PROBLEM DETAILS: Return every line from the records below that has the word "newly".

Stored data entries
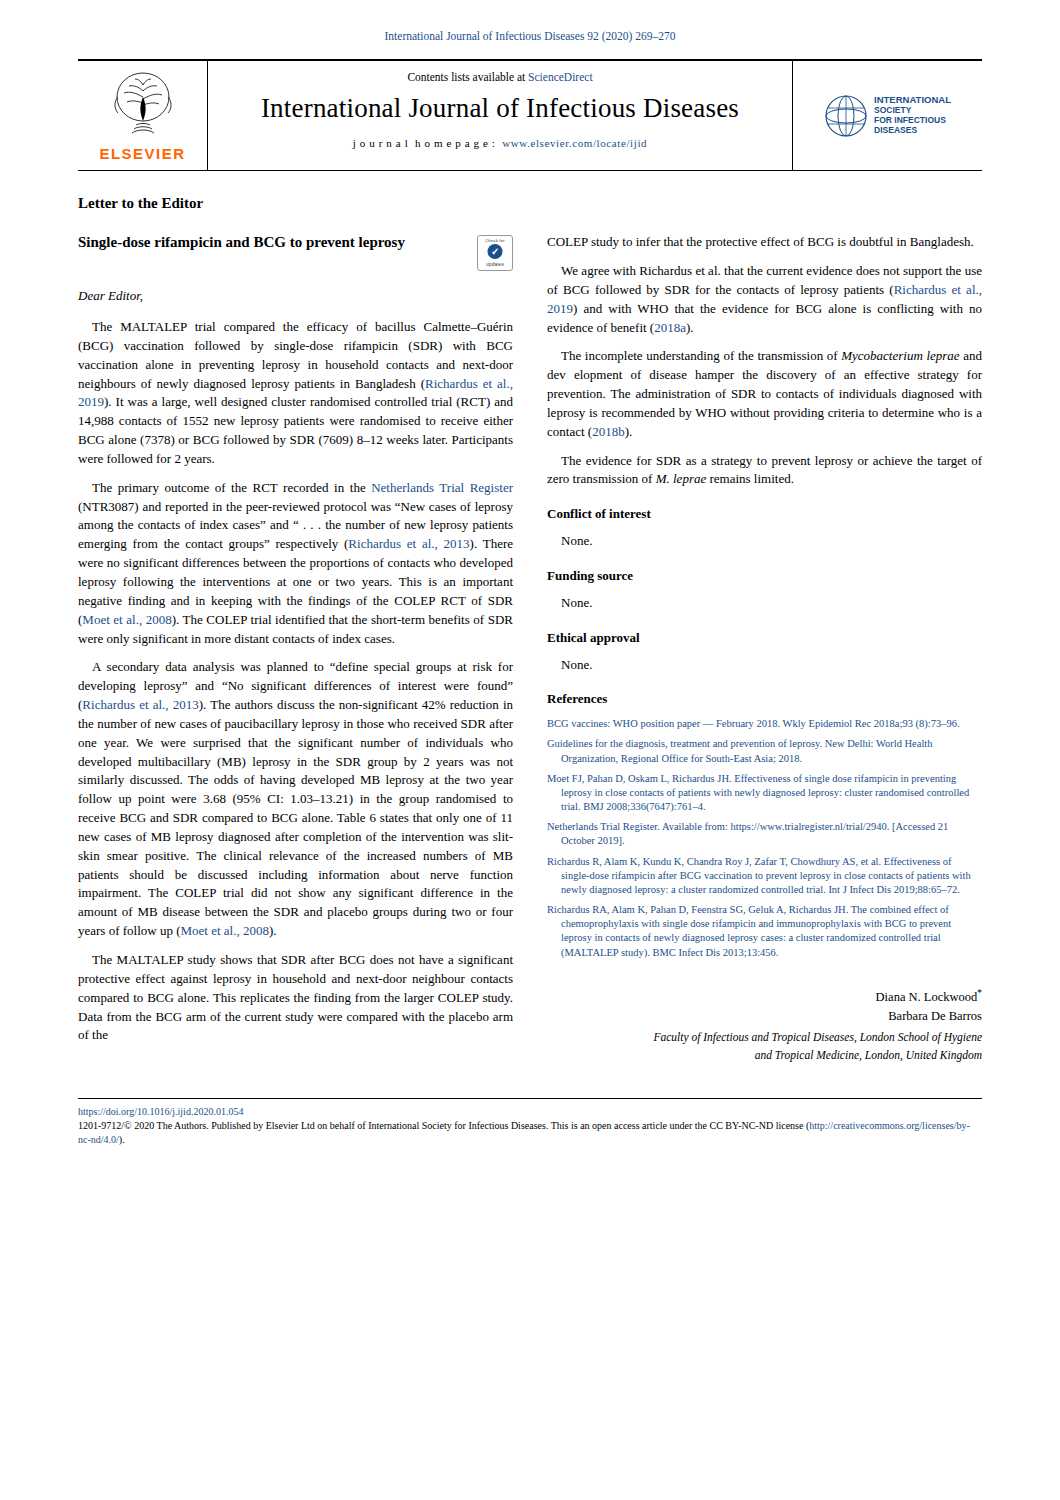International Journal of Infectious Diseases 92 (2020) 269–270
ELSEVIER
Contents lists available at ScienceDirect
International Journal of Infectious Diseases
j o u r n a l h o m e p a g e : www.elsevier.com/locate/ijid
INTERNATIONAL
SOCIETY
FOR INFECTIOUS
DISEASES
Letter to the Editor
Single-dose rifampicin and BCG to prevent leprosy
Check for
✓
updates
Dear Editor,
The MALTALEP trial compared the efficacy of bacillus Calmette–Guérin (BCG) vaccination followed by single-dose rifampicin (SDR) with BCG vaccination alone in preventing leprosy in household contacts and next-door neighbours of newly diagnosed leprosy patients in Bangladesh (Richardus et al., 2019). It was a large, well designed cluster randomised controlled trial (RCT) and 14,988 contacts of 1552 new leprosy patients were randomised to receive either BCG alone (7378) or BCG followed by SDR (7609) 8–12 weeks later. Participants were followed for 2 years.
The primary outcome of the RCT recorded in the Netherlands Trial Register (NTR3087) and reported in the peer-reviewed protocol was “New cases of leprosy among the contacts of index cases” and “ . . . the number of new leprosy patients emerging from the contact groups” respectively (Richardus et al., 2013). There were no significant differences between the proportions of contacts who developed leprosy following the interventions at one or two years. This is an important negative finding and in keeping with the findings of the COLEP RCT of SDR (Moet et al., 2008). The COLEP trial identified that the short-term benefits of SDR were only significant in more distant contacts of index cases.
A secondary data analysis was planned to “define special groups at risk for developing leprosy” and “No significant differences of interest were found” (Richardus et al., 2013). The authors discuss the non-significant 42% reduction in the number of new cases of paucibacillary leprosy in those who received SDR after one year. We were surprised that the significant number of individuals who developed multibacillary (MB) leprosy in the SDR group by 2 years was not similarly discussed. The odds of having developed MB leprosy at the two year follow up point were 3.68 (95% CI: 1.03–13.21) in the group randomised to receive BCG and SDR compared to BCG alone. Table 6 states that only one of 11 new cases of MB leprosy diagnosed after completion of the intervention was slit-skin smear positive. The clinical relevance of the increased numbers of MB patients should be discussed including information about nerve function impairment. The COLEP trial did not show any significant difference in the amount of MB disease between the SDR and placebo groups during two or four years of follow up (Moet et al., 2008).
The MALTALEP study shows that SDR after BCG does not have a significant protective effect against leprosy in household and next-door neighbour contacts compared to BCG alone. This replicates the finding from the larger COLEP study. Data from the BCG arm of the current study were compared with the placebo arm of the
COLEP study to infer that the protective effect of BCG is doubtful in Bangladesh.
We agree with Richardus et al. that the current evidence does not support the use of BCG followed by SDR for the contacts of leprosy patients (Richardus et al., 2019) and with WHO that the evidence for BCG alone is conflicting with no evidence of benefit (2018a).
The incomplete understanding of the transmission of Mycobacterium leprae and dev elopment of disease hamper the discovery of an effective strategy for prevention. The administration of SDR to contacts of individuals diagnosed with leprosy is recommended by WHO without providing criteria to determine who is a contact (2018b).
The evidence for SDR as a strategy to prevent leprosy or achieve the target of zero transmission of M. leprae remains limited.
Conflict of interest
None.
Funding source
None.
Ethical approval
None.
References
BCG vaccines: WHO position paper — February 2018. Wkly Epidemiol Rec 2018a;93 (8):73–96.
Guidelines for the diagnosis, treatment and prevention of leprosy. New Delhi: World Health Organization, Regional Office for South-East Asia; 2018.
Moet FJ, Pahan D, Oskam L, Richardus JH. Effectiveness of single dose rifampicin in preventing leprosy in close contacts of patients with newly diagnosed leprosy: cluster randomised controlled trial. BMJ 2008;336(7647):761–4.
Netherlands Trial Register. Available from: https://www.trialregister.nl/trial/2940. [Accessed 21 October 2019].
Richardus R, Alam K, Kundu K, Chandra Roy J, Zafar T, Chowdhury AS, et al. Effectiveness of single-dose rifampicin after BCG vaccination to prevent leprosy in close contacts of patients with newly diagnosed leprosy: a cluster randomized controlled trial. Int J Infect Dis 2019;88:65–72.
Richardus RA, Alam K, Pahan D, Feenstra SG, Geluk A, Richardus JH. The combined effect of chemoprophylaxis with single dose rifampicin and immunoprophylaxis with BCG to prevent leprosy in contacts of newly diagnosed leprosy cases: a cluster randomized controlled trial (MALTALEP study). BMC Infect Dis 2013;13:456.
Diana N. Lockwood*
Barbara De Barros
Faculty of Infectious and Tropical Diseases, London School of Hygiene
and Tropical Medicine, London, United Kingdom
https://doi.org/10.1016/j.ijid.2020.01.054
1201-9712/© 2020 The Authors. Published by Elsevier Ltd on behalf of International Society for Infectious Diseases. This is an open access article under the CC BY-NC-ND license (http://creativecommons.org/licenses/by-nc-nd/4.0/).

...

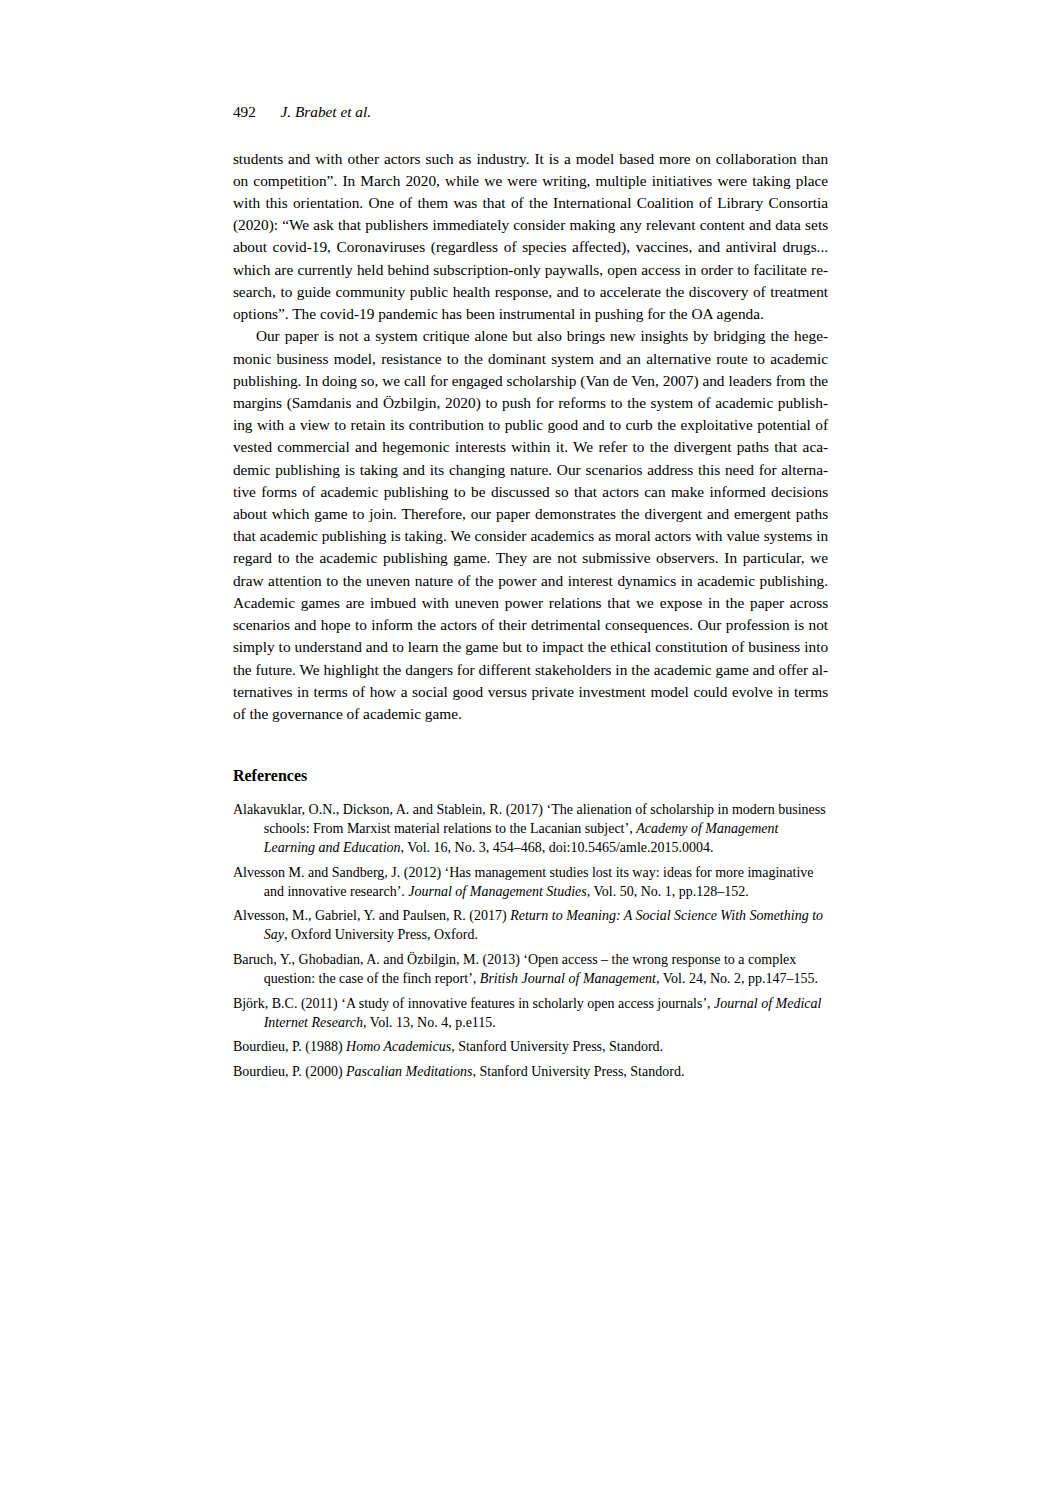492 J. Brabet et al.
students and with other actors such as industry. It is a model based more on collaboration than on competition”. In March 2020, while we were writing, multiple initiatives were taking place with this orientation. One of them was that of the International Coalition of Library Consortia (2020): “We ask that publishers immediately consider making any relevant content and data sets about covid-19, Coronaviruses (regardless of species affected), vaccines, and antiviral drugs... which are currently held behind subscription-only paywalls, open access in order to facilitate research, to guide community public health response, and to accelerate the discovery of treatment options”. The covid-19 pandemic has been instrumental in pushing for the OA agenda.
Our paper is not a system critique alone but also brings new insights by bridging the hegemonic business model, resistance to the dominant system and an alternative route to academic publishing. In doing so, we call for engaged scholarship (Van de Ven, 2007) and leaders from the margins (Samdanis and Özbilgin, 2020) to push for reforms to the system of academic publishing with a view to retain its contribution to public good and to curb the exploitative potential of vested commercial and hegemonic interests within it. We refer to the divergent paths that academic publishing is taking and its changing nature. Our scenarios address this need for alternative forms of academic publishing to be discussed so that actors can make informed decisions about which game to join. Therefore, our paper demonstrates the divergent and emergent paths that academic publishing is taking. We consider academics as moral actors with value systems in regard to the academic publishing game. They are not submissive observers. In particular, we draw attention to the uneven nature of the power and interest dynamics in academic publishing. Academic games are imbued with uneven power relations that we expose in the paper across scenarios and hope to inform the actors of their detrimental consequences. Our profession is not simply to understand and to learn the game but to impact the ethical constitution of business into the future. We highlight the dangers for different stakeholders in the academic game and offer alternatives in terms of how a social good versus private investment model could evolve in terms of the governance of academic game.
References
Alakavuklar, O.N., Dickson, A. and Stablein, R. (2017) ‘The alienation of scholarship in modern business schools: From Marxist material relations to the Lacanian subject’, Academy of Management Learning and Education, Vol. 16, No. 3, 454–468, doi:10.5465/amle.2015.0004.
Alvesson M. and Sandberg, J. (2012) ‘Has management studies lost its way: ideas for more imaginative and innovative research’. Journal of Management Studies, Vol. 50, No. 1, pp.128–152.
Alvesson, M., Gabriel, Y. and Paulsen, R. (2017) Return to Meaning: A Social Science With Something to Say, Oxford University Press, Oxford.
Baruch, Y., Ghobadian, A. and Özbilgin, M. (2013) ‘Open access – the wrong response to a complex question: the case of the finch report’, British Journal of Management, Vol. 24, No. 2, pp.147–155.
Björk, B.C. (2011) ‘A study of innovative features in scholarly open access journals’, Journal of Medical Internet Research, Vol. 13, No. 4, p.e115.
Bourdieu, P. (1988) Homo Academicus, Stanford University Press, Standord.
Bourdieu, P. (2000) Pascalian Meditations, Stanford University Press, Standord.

SOLUTION FOR THIS TASK:
The MALTALEP trial compared the efficacy of bacillus Calmette–Guérin (BCG) vaccination followed by single-dose rifampicin (SDR) with BCG vaccination alone in preventing leprosy in household contacts and next-door neighbours of newly diagnosed leprosy patients in Bangladesh (Richardus et al., 2019). It was a large, well designed cluster randomised controlled trial (RCT) and 14,988 contacts of 1552 new leprosy patients were randomised to receive either BCG alone (7378) or BCG followed by SDR (7609) 8–12 weeks later. Participants were followed for 2 years.
Moet FJ, Pahan D, Oskam L, Richardus JH. Effectiveness of single dose rifampicin in preventing leprosy in close contacts of patients with newly diagnosed leprosy: cluster randomised controlled trial. BMJ 2008;336(7647):761–4.
Richardus R, Alam K, Kundu K, Chandra Roy J, Zafar T, Chowdhury AS, et al. Effectiveness of single-dose rifampicin after BCG vaccination to prevent leprosy in close contacts of patients with newly diagnosed leprosy: a cluster randomized controlled trial. Int J Infect Dis 2019;88:65–72.
Richardus RA, Alam K, Pahan D, Feenstra SG, Geluk A, Richardus JH. The combined effect of chemoprophylaxis with single dose rifampicin and immunoprophylaxis with BCG to prevent leprosy in contacts of newly diagnosed leprosy cases: a cluster randomized controlled trial (MALTALEP study). BMC Infect Dis 2013;13:456.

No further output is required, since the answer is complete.